Shares of MercadoLibre (MELI -0.10%), the Argentine e-commerce star, have been inching up in price for the past three days -- but Tuesday's morning trading was something out of the ordinary. This morning, MercadoLibre stock jumped more than 5% initially, and it's holding onto the bulk of those gains (4.3%) as we round the clock into 11:30 a.m. EDT.
MercadoLibre stock has been a star performer in 2020, gaining nearly 140% in the last 52 weeks of trading. Such astounding gains have driven up the international stock's valuation to extreme levels, however -- 2,900 times trailing earnings, reports Yahoo! Finance.
This fact has not gone unnoticed among short-sellers, who have sold short 4.9% of all MercadoLibre shares outstanding in anticipation of buying them back for big profits after the stock inevitably falls.

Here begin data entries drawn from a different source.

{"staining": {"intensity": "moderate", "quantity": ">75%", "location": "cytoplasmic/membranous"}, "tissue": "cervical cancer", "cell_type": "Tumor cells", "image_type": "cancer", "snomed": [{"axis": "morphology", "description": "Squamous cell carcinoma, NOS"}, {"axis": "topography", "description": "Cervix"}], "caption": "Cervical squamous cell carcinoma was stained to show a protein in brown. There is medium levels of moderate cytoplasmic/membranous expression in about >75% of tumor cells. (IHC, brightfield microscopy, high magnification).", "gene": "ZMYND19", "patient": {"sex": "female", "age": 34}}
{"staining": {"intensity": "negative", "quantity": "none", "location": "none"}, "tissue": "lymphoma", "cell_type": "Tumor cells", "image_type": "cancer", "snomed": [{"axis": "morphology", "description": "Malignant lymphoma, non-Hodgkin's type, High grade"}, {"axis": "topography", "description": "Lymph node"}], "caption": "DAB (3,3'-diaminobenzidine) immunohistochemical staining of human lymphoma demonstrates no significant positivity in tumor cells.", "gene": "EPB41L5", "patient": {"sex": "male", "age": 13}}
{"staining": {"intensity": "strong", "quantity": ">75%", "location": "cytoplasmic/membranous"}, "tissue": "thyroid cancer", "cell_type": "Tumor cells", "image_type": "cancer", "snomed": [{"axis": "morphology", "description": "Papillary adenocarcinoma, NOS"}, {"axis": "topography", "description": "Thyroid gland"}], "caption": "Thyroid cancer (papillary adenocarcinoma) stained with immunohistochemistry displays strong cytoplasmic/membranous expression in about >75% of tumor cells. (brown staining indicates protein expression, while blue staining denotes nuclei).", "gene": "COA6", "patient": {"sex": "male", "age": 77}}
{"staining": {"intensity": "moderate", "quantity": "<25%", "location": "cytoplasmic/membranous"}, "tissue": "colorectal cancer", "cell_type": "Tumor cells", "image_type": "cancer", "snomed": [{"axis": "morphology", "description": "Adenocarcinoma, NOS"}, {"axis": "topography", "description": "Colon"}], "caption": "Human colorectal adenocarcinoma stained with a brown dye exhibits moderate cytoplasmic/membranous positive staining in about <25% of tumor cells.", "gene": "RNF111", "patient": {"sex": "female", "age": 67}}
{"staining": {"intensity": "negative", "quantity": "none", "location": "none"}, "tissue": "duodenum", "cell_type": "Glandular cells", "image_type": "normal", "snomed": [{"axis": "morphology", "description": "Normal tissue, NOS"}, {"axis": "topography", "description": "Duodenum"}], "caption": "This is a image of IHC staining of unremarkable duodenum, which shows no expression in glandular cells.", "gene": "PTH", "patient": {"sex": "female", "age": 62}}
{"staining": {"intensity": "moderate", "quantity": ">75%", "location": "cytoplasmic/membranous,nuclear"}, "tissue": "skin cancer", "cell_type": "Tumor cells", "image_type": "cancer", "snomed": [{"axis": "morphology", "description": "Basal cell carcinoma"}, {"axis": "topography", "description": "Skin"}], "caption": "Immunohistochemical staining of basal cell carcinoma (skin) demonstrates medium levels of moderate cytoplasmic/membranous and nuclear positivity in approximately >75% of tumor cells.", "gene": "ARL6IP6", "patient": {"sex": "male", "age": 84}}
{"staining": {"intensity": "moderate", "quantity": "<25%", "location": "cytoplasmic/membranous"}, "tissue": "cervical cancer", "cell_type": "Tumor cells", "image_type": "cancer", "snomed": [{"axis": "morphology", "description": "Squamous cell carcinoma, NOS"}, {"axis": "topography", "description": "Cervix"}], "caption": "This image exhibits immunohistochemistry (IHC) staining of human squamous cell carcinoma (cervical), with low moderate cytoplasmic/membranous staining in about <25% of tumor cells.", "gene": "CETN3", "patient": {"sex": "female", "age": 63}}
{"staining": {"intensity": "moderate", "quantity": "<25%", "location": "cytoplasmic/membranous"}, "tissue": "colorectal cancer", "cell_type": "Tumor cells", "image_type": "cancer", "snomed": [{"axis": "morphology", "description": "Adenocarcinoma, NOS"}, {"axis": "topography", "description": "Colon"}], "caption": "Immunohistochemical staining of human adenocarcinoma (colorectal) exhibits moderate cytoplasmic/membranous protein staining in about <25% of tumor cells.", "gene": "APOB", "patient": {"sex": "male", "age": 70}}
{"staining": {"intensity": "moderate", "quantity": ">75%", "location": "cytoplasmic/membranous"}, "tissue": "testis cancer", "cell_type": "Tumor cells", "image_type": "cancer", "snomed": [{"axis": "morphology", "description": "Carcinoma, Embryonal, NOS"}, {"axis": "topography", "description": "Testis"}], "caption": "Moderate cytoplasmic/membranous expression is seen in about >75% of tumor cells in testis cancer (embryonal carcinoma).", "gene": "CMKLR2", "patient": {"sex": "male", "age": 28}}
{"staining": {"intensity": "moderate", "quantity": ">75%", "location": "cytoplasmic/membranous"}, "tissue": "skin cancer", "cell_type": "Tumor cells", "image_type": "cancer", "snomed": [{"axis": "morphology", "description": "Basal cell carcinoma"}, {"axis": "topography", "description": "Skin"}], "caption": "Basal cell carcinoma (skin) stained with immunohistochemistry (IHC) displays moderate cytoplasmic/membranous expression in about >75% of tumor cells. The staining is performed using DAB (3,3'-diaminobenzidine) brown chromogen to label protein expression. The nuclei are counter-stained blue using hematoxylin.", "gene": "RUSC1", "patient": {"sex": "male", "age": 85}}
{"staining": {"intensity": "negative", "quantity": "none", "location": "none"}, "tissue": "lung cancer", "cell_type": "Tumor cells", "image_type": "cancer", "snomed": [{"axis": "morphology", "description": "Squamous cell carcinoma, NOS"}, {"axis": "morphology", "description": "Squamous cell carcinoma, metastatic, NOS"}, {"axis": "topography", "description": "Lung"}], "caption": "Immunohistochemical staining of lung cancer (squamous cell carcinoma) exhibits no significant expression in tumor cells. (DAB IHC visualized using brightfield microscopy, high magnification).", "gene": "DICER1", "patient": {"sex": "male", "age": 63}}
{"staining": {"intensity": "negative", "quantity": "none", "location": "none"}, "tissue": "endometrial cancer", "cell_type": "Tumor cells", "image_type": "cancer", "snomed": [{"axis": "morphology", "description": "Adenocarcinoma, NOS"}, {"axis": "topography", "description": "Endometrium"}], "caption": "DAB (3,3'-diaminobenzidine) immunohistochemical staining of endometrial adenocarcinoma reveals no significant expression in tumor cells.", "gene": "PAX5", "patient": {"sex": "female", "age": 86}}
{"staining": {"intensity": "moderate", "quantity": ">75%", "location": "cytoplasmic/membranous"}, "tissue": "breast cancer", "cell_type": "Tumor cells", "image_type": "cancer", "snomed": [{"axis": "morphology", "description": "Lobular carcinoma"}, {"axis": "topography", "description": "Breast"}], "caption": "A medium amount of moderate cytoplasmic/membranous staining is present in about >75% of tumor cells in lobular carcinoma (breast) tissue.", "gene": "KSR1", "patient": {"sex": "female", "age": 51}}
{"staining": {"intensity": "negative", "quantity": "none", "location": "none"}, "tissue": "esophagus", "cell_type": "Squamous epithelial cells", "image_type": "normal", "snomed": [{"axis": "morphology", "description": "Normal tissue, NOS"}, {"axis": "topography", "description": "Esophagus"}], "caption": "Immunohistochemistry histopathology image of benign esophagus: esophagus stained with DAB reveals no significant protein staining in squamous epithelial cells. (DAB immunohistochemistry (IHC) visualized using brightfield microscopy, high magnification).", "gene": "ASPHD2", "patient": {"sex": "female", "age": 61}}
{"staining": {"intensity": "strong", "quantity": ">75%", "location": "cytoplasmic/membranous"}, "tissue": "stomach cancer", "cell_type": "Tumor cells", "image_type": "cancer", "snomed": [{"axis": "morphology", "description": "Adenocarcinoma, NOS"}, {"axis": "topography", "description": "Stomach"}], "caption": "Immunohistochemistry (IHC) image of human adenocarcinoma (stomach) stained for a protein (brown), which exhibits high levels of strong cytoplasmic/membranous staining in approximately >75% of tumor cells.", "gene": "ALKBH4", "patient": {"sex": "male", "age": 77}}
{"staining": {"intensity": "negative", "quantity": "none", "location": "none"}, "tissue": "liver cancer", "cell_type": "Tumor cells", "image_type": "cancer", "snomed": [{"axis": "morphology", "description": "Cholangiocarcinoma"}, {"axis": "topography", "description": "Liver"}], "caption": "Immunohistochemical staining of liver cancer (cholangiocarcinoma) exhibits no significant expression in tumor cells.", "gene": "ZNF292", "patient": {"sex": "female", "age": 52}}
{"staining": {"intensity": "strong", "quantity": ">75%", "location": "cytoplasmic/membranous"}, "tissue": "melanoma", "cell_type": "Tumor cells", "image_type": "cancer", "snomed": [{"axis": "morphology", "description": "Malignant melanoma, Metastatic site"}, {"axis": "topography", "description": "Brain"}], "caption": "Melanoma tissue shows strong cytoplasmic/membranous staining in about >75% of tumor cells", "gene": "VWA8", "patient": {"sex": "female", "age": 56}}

And yet, in a report that came out just yesterday, market research firm S3 Partners warned that investors who have sold MercadoLibre shares short are at risk of suffering a "short squeeze." Indeed, this squeeze has already begun, with MercadoLibre's rising share price forcing short-sellers to "cut their exposure by -12% as MELI's stock price rose +22%" over the last 30 days, reports StreetInsider.com.
Adding to the "shorts'" panic, analysts at New Street Research just reinstated their coverage of MercadoLibre stock with a buy rating and a $1,450 price target -- more than 8% above where the shares trade today. Judging from today's 5% rise in share price, it seems S3 was right to warn investors about the perils of shorting a growth stock.